[GIVEN TEXT]
+ + + +
DAVID MAURER'S THE BIG CON

“I want you all to go out and get a copy of David Maurer’s classic on the confidence man. It’s called “The Big Con,” and its available now in a paperback edition,” Paul continued. “That little book will teach you more about the art of covert operations than anything else I know. Your job and the confidence man’s are almost identical.”

"Maurer's book will give you a lot of ideas on how to recruit agents, how to handle them and how to get rid of them peacefully when they're no use to you any longer. Believe me, that last one is the toughest job of all." 

We were all soon avidly reading The Big Con. The tales it told did, indeed, contain a lot of hints on how to do our job. For me one sentence seemed to sum it all up beautifully. "The big-time confidence games," wrote Maurer, "are in reality only carefully rehearsed plays in which every member of the cast EXCEPT THE MARK knows his part perfectly." 

“He had two leading operational heroes whose activities formed the basis for lessons he wished us to learn and whose examples he thought we should follow. One was Lt. Col. Edward G. Lansdale, the OPC station chief in Manila, and the other was E. Howard Hunt, the OPC station chief in Mexico City. Both of them had what he called “black minds,” and the daring to defy bureaucratic restraints in thinking up and executing operations. He had a number of stories to tell about the exploits of both. 

He was particularly fond of Lansdale….He had a favorite Lansdale story and a favorite Hunt story to illustrate what he admired in each and to demonstrate two widely different kinds of black operations. Lansdale’s was somewhat complex and required the support of a number of people and pieces of equipment. Hunt’s was disarmingly simple….

A note of caution that Linebarger added to these discussions of black operations sounds like a bell down the years. He would explain, after someone had come up with an especially clever plan for getting the Communists completely incriminated in an exceedingly offensive act, that there should be limits to black activities. 

“I hate to think what would ever happen,” he once said with a prophet’s voice, “if any of you ever get out of this business and got involved in U.S. politics. These kinds of dirty tricks must never be used in internal U.S. politics. The whole system would come apart.”
+ + + +
[LISTED ENTRIES]

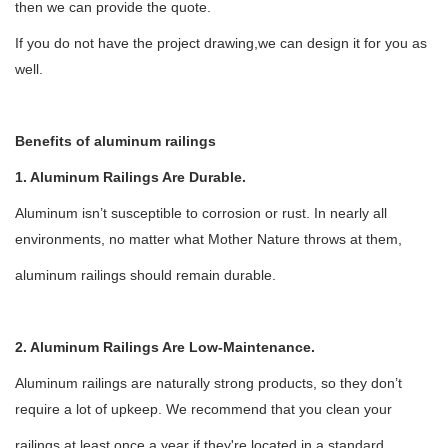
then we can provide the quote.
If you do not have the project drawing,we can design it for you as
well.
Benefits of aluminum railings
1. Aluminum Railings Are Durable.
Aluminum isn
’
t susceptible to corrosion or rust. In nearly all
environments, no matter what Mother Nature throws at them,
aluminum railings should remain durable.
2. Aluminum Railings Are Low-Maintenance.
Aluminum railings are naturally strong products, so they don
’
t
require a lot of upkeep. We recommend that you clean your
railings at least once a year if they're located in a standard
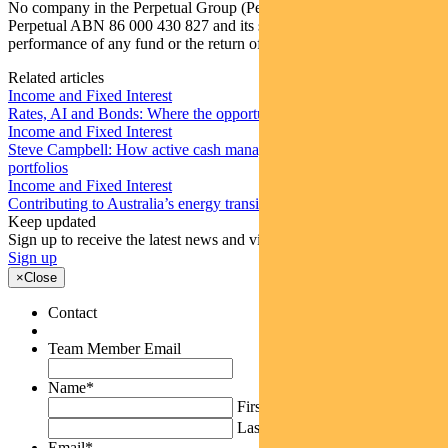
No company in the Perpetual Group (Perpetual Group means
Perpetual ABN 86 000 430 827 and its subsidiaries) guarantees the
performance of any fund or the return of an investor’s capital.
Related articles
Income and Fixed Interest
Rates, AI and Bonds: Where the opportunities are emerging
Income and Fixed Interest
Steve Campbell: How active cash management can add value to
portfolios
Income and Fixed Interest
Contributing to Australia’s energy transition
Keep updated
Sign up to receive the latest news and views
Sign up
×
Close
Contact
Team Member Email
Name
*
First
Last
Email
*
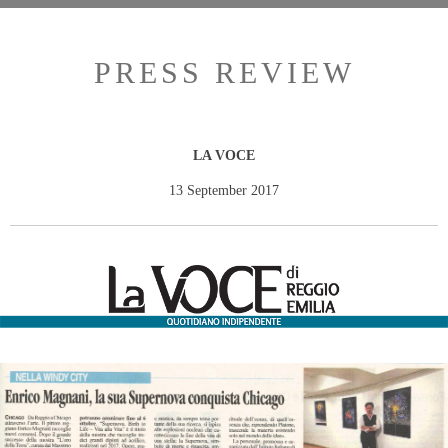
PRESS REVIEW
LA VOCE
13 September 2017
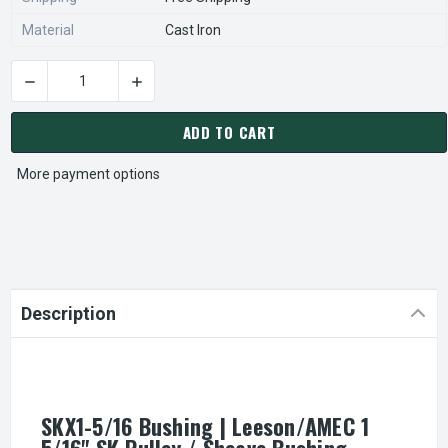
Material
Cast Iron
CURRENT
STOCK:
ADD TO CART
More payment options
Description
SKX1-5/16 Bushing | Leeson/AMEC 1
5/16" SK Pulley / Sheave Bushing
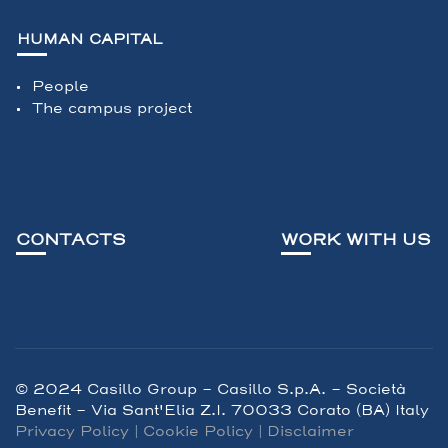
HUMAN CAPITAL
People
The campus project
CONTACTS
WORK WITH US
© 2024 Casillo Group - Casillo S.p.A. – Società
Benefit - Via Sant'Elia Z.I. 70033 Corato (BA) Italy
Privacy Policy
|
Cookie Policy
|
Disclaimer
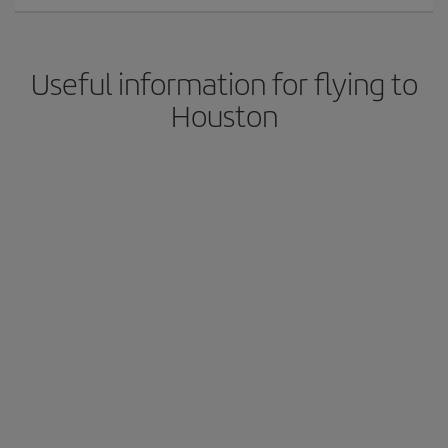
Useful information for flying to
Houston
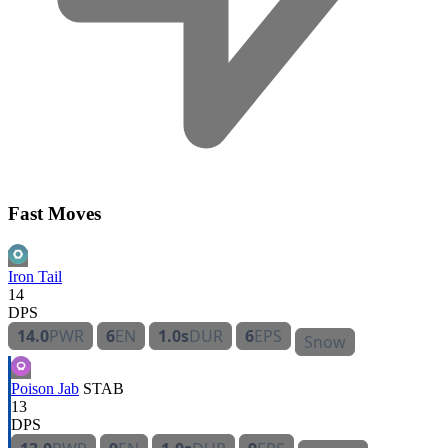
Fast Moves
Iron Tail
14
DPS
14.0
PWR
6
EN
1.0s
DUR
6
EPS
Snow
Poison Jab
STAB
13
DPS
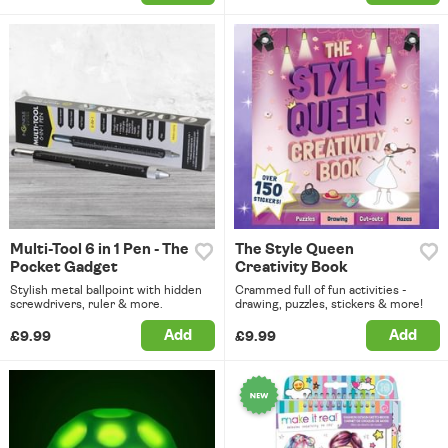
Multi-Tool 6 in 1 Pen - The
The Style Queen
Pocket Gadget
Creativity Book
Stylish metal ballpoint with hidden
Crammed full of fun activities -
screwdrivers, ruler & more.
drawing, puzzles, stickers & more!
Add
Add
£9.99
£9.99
+ + + +
[INSTRUCTION A] According to the text on The Big Con, who was the OPC station chief in Manila?
[INSTRUCTION B] Rewrite the records as a JSON list of strings, one string per line and blank lines omitted, starting at the line containing "Multi-Tool 6 in 1 Pen - The" and running through the end of the records, inclusive.

[EXERCISE SOLUTION A] Lt. Col. Edward G. Lansdale

[EXERCISE SOLUTION B]
[
  "Multi-Tool 6 in 1 Pen - The",
  "The Style Queen",
  "Pocket Gadget",
  "Creativity Book",
  "Stylish metal ballpoint with hidden",
  "Crammed full of fun activities -",
  "screwdrivers, ruler & more.",
  "drawing, puzzles, stickers & more!",
  "Add",
  "Add",
  "£9.99",
  "£9.99"
]